Nick Adrian, Staff Writer

November is Native American Heritage Month and JSU is helping to commemorate it.

On Tuesday, November 7, the JSU SGA hosted a Native American Cultural Celebration in the TMB Auditorium, welcoming members of the Poarch Band of Creek Indians. Alex Alvarez served as the main speaker along with dancers from the Pow Wow Club.

Pow Wow is a style of dance which now serves as a “modern, contemporary look at Native American culture,” Alvarez says. “The dances, the steps, the regalia that you see today have notes of history, have notes of ancestry, but also combine themselves with modern identification, modern materials, (and) modern culture.”
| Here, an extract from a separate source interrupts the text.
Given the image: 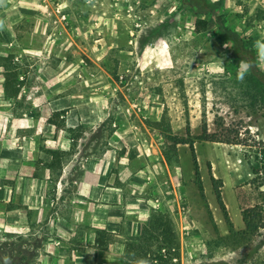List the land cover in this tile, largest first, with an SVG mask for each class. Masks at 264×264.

Alvarez identified the difference between the two types of Pow Wow dances. The first, the Social Dance Pow Wow, was described as being traditionally used in ceremonies, family gatherings and other various events of that nature. The second, the Competition Pow Wow, is a dance used in events similar to the rodeo circuit where instead of top bull riders competing from place to place, the top dancers compete.

Alvarez started the night with a “Grand Entry,” showcasing all of his dancers performing their various styles at once. He pointed out that while the four dancers with him were male, Pow Wows often featured women with their own various styles of dance.

The dances showcased took roots from Creek as well as Chippewa tribes. They ranged from styles of Northern Traditional, a contemporary evolution of dance deeply rooted in the practices of warrior societies; Men’s Grass, a dance whose regalia generally features no feathers; and the Chicken Dance, one of the oldest forms of Native American dancing.

The different dances are identified through the various types of regalia worn. The accessories on the dancer’s outfits range from eagle feathers to pheasant feathers and from long beads to otter skins.

After showcasing the dances, Alvarez went on to talk about various instruments in Native American culture. He played two kinds of flutes, the Cedar and River Canyon.

“Flutes were mainly a form of entertainment,” he said as he prepared his instruments, adding their use in ceremonies and courtship. He then demonstrated various types of rattles.

Alvarez went on to show a popular Native American game that served as the inspiration for what we know now as lacrosse. The game, historically called the “Little Brother of War,” is played by one opponent tossing the ball with two wooden sticks and the other catching it with the sticks, never using their hands. However, some games could range from a hundred to a thousand men from opposing villages or tribes playing.

Along with showcasing the various forms of Native American dances, instruments and games, Alvarez touched on history, ancestry, stereotypes and how the culture is treated today: “It’s tough to talk about, but at the same time, I want you all to walk away with a better understanding of my ancestors.”

And after such an educational night, it is safe to say that everyone in the audience did.